[Input — start]
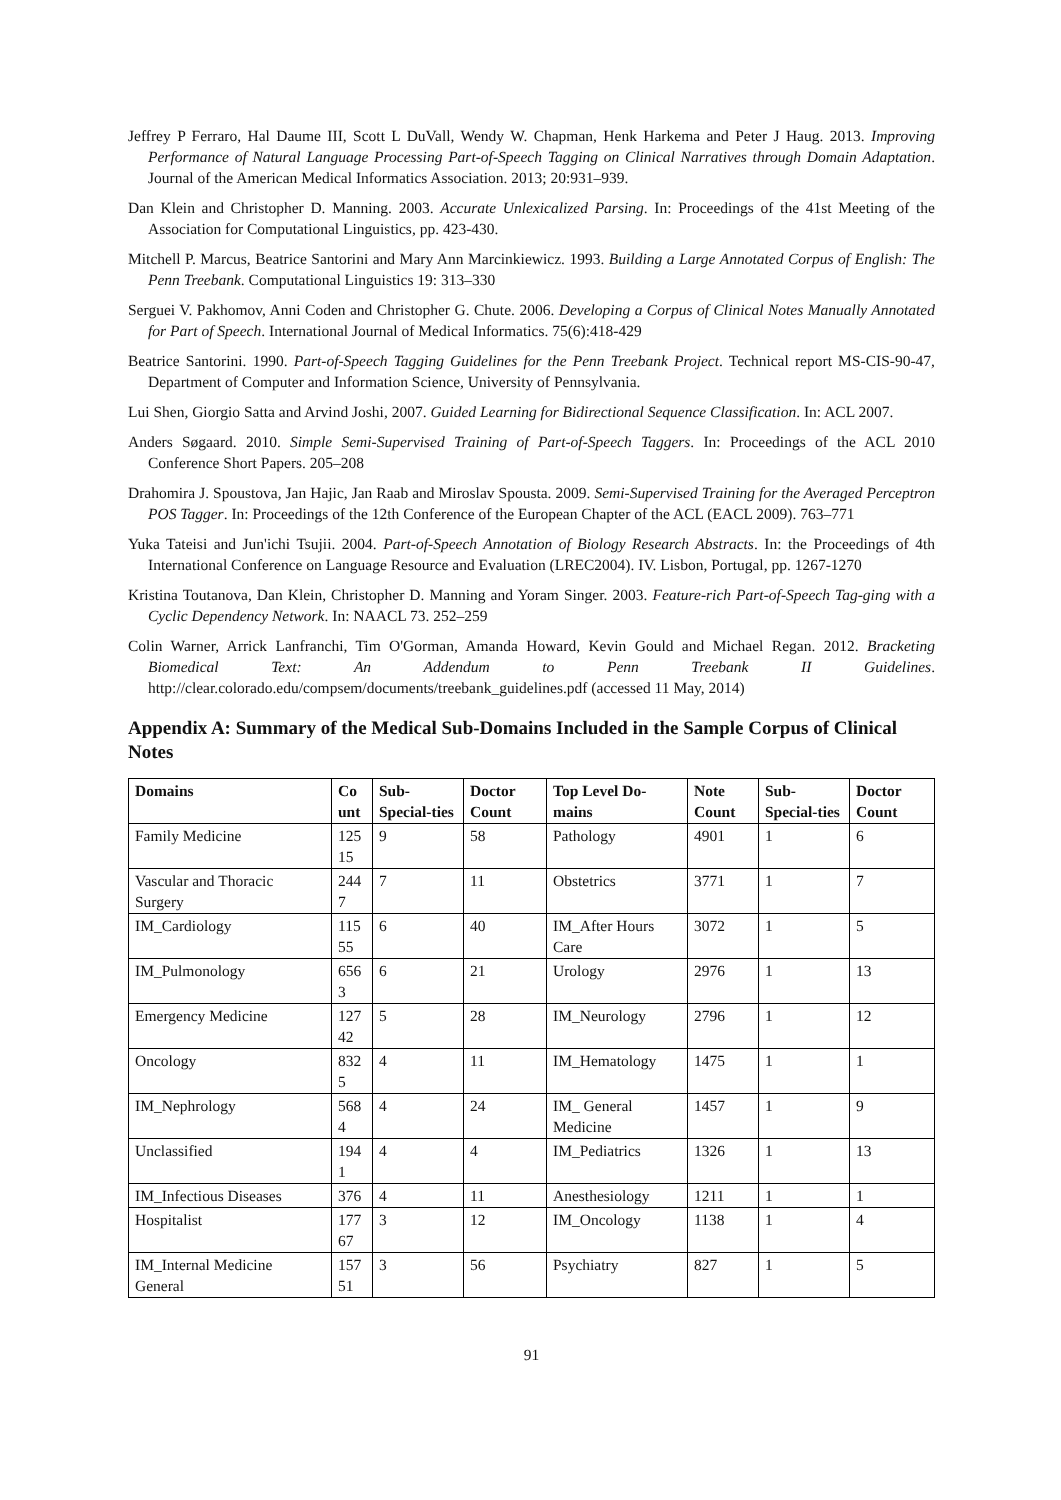Jeffrey P Ferraro, Hal Daume III, Scott L DuVall, Wendy W. Chapman, Henk Harkema and Peter J Haug. 2013. Improving Performance of Natural Language Processing Part-of-Speech Tagging on Clinical Narratives through Domain Adaptation. Journal of the American Medical Informatics Association. 2013; 20:931–939.
Dan Klein and Christopher D. Manning. 2003. Accurate Unlexicalized Parsing. In: Proceedings of the 41st Meeting of the Association for Computational Linguistics, pp. 423-430.
Mitchell P. Marcus, Beatrice Santorini and Mary Ann Marcinkiewicz. 1993. Building a Large Annotated Corpus of English: The Penn Treebank. Computational Linguistics 19: 313–330
Serguei V. Pakhomov, Anni Coden and Christopher G. Chute. 2006. Developing a Corpus of Clinical Notes Manually Annotated for Part of Speech. International Journal of Medical Informatics. 75(6):418-429
Beatrice Santorini. 1990. Part-of-Speech Tagging Guidelines for the Penn Treebank Project. Technical report MS-CIS-90-47, Department of Computer and Information Science, University of Pennsylvania.
Lui Shen, Giorgio Satta and Arvind Joshi, 2007. Guided Learning for Bidirectional Sequence Classification. In: ACL 2007.
Anders Søgaard. 2010. Simple Semi-Supervised Training of Part-of-Speech Taggers. In: Proceedings of the ACL 2010 Conference Short Papers. 205–208
Drahomira J. Spoustova, Jan Hajic, Jan Raab and Miroslav Spousta. 2009. Semi-Supervised Training for the Averaged Perceptron POS Tagger. In: Proceedings of the 12th Conference of the European Chapter of the ACL (EACL 2009). 763–771
Yuka Tateisi and Jun'ichi Tsujii. 2004. Part-of-Speech Annotation of Biology Research Abstracts. In: the Proceedings of 4th International Conference on Language Resource and Evaluation (LREC2004). IV. Lisbon, Portugal, pp. 1267-1270
Kristina Toutanova, Dan Klein, Christopher D. Manning and Yoram Singer. 2003. Feature-rich Part-of-Speech Tag-ging with a Cyclic Dependency Network. In: NAACL 73. 252–259
Colin Warner, Arrick Lanfranchi, Tim O'Gorman, Amanda Howard, Kevin Gould and Michael Regan. 2012. Bracketing Biomedical Text: An Addendum to Penn Treebank II Guidelines. http://clear.colorado.edu/compsem/documents/treebank_guidelines.pdf (accessed 11 May, 2014)
Appendix A: Summary of the Medical Sub-Domains Included in the Sample Corpus of Clinical Notes
| Domains | Co unt | Sub-Special-ties | Doctor Count | Top Level Do-mains | Note Count | Sub-Special-ties | Doctor Count |
| --- | --- | --- | --- | --- | --- | --- | --- |
| Family Medicine | 125 15 | 9 | 58 | Pathology | 4901 | 1 | 6 |
| Vascular and Thoracic Surgery | 244 7 | 7 | 11 | Obstetrics | 3771 | 1 | 7 |
| IM_Cardiology | 115 55 | 6 | 40 | IM_After Hours Care | 3072 | 1 | 5 |
| IM_Pulmonology | 656 3 | 6 | 21 | Urology | 2976 | 1 | 13 |
| Emergency Medicine | 127 42 | 5 | 28 | IM_Neurology | 2796 | 1 | 12 |
| Oncology | 832 5 | 4 | 11 | IM_Hematology | 1475 | 1 | 1 |
| IM_Nephrology | 568 4 | 4 | 24 | IM_ General Medicine | 1457 | 1 | 9 |
| Unclassified | 194 1 | 4 | 4 | IM_Pediatrics | 1326 | 1 | 13 |
| IM_Infectious Diseases | 376 | 4 | 11 | Anesthesiology | 1211 | 1 | 1 |
| Hospitalist | 177 67 | 3 | 12 | IM_Oncology | 1138 | 1 | 4 |
| IM_Internal Medicine General | 157 51 | 3 | 56 | Psychiatry | 827 | 1 | 5 |
91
[Input — finish]
> **Exercise brief**: The lines from the one with "Colin Warner, Arrick" through the final line of the data are to be reproduced exactly, both included, with no other lines.

> **Problem solution**:
Colin Warner, Arrick Lanfranchi, Tim O'Gorman, Amanda Howard, Kevin Gould and Michael Regan. 2012. Bracketing Biomedical Text: An Addendum to Penn Treebank II Guidelines. http://clear.colorado.edu/compsem/documents/treebank_guidelines.pdf (accessed 11 May, 2014)
Appendix A: Summary of the Medical Sub-Domains Included in the Sample Corpus of Clinical Notes
| Domains | Co unt | Sub-Special-ties | Doctor Count | Top Level Do-mains | Note Count | Sub-Special-ties | Doctor Count |
| --- | --- | --- | --- | --- | --- | --- | --- |
| Family Medicine | 125 15 | 9 | 58 | Pathology | 4901 | 1 | 6 |
| Vascular and Thoracic Surgery | 244 7 | 7 | 11 | Obstetrics | 3771 | 1 | 7 |
| IM_Cardiology | 115 55 | 6 | 40 | IM_After Hours Care | 3072 | 1 | 5 |
| IM_Pulmonology | 656 3 | 6 | 21 | Urology | 2976 | 1 | 13 |
| Emergency Medicine | 127 42 | 5 | 28 | IM_Neurology | 2796 | 1 | 12 |
| Oncology | 832 5 | 4 | 11 | IM_Hematology | 1475 | 1 | 1 |
| IM_Nephrology | 568 4 | 4 | 24 | IM_ General Medicine | 1457 | 1 | 9 |
| Unclassified | 194 1 | 4 | 4 | IM_Pediatrics | 1326 | 1 | 13 |
| IM_Infectious Diseases | 376 | 4 | 11 | Anesthesiology | 1211 | 1 | 1 |
| Hospitalist | 177 67 | 3 | 12 | IM_Oncology | 1138 | 1 | 4 |
| IM_Internal Medicine General | 157 51 | 3 | 56 | Psychiatry | 827 | 1 | 5 |
91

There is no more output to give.